Today's gospel is about bold proclamation. Jesus commands his followers to shout from the rooftops the very sort of things that get him crucified. Given this, you might think that Christian pastors would be some of the most feared truth-tellers in the world. But alas...
I don't mean to say that Christian pastors are liars or that they don't do a lot of good and help a lot of people. But pastors are very often also keepers of institutions, and their institutional roles often mitigate against bold, truth telling. Pastors have to be politicians in a sense. They have constituencies that they need to keep reasonably happy. After all, they must convince members of these constituencies to volunteer and give money.
I follow a lot of pastors on Twitter. This may not be an accurate generalization, but I have noticed that those who sound the least like politicians are pastoring very small congregations or no congregation at all. Some of them can be shrill, and a few might do well to develop a bit more political savy. But by and large, they are refreshing. Which is not to say that I feel compelled to emulate them.

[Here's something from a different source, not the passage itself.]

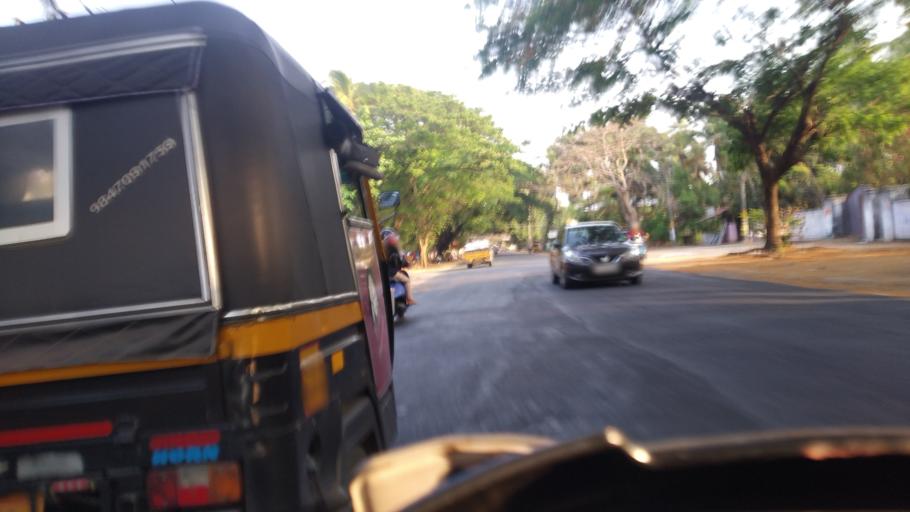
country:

The truth is that I'm frightened to be like them. Regardless of how convinced I am of God's will, I worry what might people in my congregation think if I took an overly bold stand on some issue. Perhaps I am short changing my congregation in the process, but my career worries, my fears, still constrain me.

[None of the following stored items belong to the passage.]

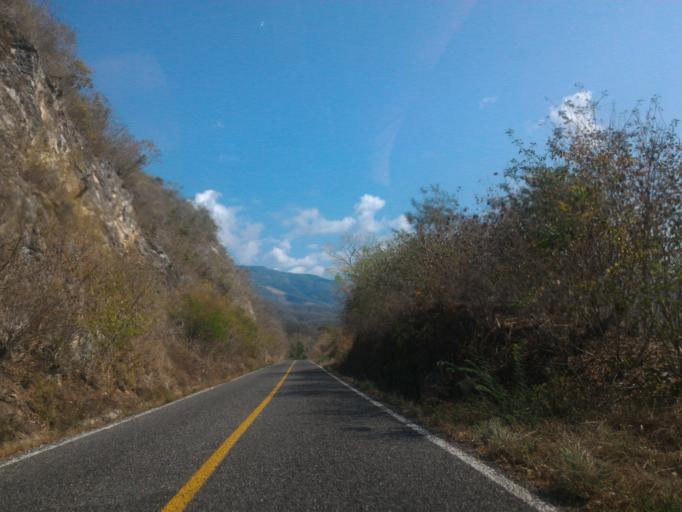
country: MX
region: Michoacan
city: Coahuayana Viejo
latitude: 18.4657
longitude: -103.5498
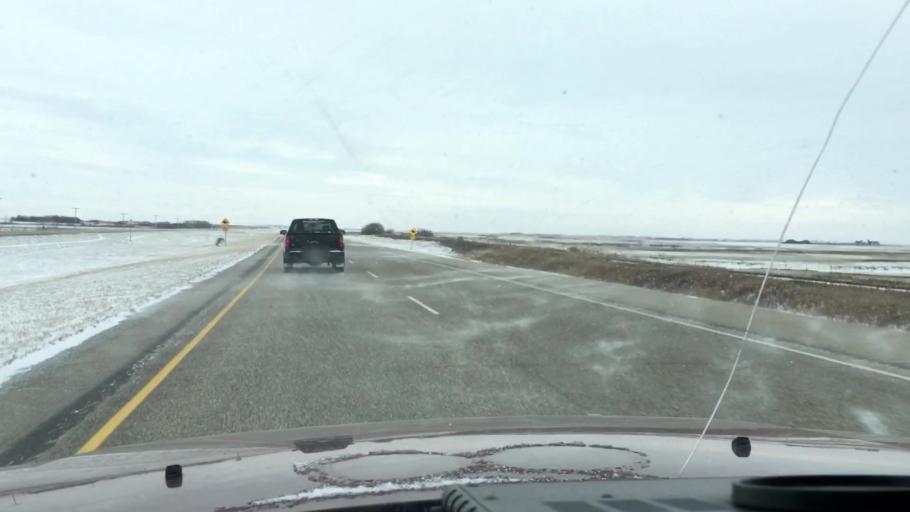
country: CA
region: Saskatchewan
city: Saskatoon
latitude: 51.6056
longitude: -106.4057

Jesus said, "If they have called the master of the house Beelzebul, how much more will they malign those of his household! So have no fear of them; for nothing is covered up that will not be uncovered, and nothing secret that will not become known. What I say to you in the dark, tell in the light; and what you hear whispered, proclaim from the housetops."
Have no fear of them. Jesus is of course speaking of those who might arrest and put to death his followers, just as they will do to him. My fears are pretty tame ones by contrast. But still they have a power over me.

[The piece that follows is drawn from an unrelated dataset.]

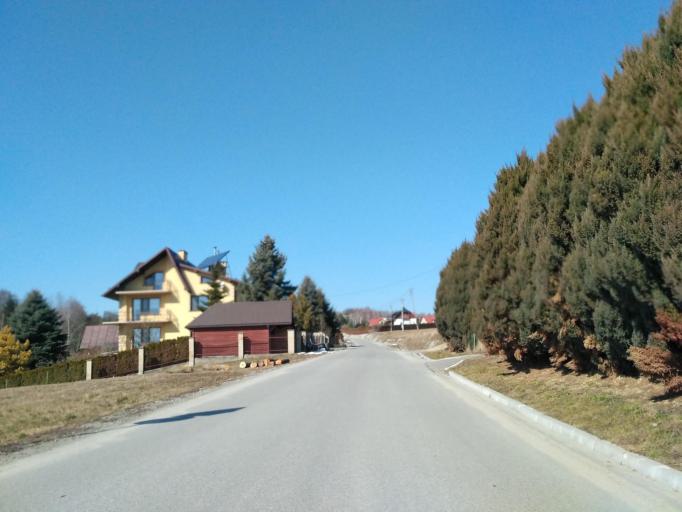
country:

In the opening of the biblical book of Revelation, each of the seven churches to whom the letter is written are addressed invidually. (Revelation is largely misunderstood as fortelling the future if you can somehow break its code. But in truth it is meant to urge churches under great stress to remain faithful. Its "predictions" are of a general nature, the promise that faithfulness will, in the end, be rewarded, that evil will fall and righteousness will prevail.) The writer tells each congregation of problems it needs to correct, and he seems to save his greatest disappointment for the last congregation mentioned, the one at Laodicea. "I know your works; you are neither cold nor hot. I wish that you were either cold or hot. So, because you are lukewarm, and neither cold or hot, I am about to spit you out of my mouth."
That sounds to me like we would be better off being bold, even if we sometimes got it wrong. And those poitically unsavy, sometimes shrill, very bold pastors I follow on Twitter will certainly never be accused of being "lukewarm."
Lord, help me find my voice. Help me speak the truth.